- [Trecho do texto]:
Tem também aquela apresentação de música instrumental que passa num canal de TV por assinatura que nem os fãs dos músicos envolvidos são informados. Reuniões culturais que só são acessíveis para quem tem carro. E eventos culturais que, de tão caros, não são acessíveis a pessoas comuns.
Sim, há cultura de verdade respirando fora das rádios e TVs, fora do mainstream, fora dos espaços oficiais de divulgação. Mas o problema não é isso, é que essa cultura de verdade ocorre em espaços tão restritos que nem mesmo seus apreciadores conseguem ter ideia de sua existência e de quem irá se tornar o farol da cultura do futuro.
Observando as universidades, vemos a vantagem da geração milenial, nascida a partir de 1988, ser culturalmente mais aberta e crítica do que a geração nascida entre 1978 e 1987, que tomou as rédeas do establishment cultural dos anos 2000 e 2010.
A geração 1978-1987, acompanhando o pior das gerações de 1968-1977 (da qual vieram gente como Luciano Huck, Sérgio Moro e Janaína Paschoal), refletiu a mediocridade musical, comportamental e lúdica dos anos 1990, que ditou os caminhos dos anos 2000 e 2010, quando o establishment se fantasiou de "excluído" e criou um discurso vitimista, o "combate ao preconceito" - analisado no meu livro - , para se manter dominante no imaginário não só popular, mas atingindo até a classe média e os universitários.
Soou constrangedor ver atores de TV, antropólogos, cineastas, músicos de MPB e Rock Brasil, aparecerem ao lado de ídolos popularescos como se estes fossem seus mascotes. E isso dando a falsa impressão de que os ídolos "populares demais" é que são as vítimas, os excluídos, os discriminados, quando se sabe que isso não é verdade.
Mas toda a choradeira intelectual, com a atuação convicta de famosos associados, prolongou a permanência da música popularesca no mainstream, embora um mainstream muito mal-disfarçado, como a recusa de muitos em admitir os vínculos midiáticos do "funk" com as Organizações Globo, por exemplo. Até pouco tempo atrás, muitos ainda pensavam que o "funk" ainda não havia conquistado o mainstream, permanecendo num underground onde nunca teve.

- [Tarefas]:
1 - Segundo o trecho do texto, a geração milenial nasceu a partir de que ano?
2 - Quais pessoas o trecho do texto cita como vindas da geração de 1968-1977? Liste todas.
3 - Transcreva do trecho do texto, sem nenhuma alteração, a passagem que vai de "A geração 1978-1987, acompanhando" até "não é verdade.".

- [Dados coletados]:
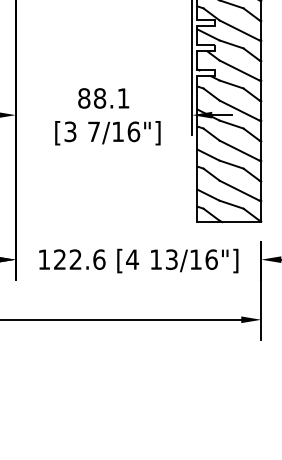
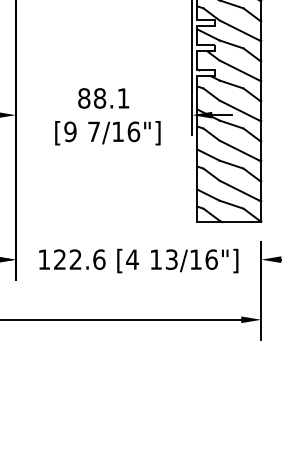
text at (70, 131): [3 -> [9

- [Respostas escritas]:
1 - A partir de 1988.

2 - Luciano Huck, Sérgio Moro e Janaína Paschoal.

3 -
A geração 1978-1987, acompanhando o pior das gerações de 1968-1977 (da qual vieram gente como Luciano Huck, Sérgio Moro e Janaína Paschoal), refletiu a mediocridade musical, comportamental e lúdica dos anos 1990, que ditou os caminhos dos anos 2000 e 2010, quando o establishment se fantasiou de "excluído" e criou um discurso vitimista, o "combate ao preconceito" - analisado no meu livro - , para se manter dominante no imaginário não só popular, mas atingindo até a classe média e os universitários.
Soou constrangedor ver atores de TV, antropólogos, cineastas, músicos de MPB e Rock Brasil, aparecerem ao lado de ídolos popularescos como se estes fossem seus mascotes. E isso dando a falsa impressão de que os ídolos "populares demais" é que são as vítimas, os excluídos, os discriminados, quando se sabe que isso não é verdade.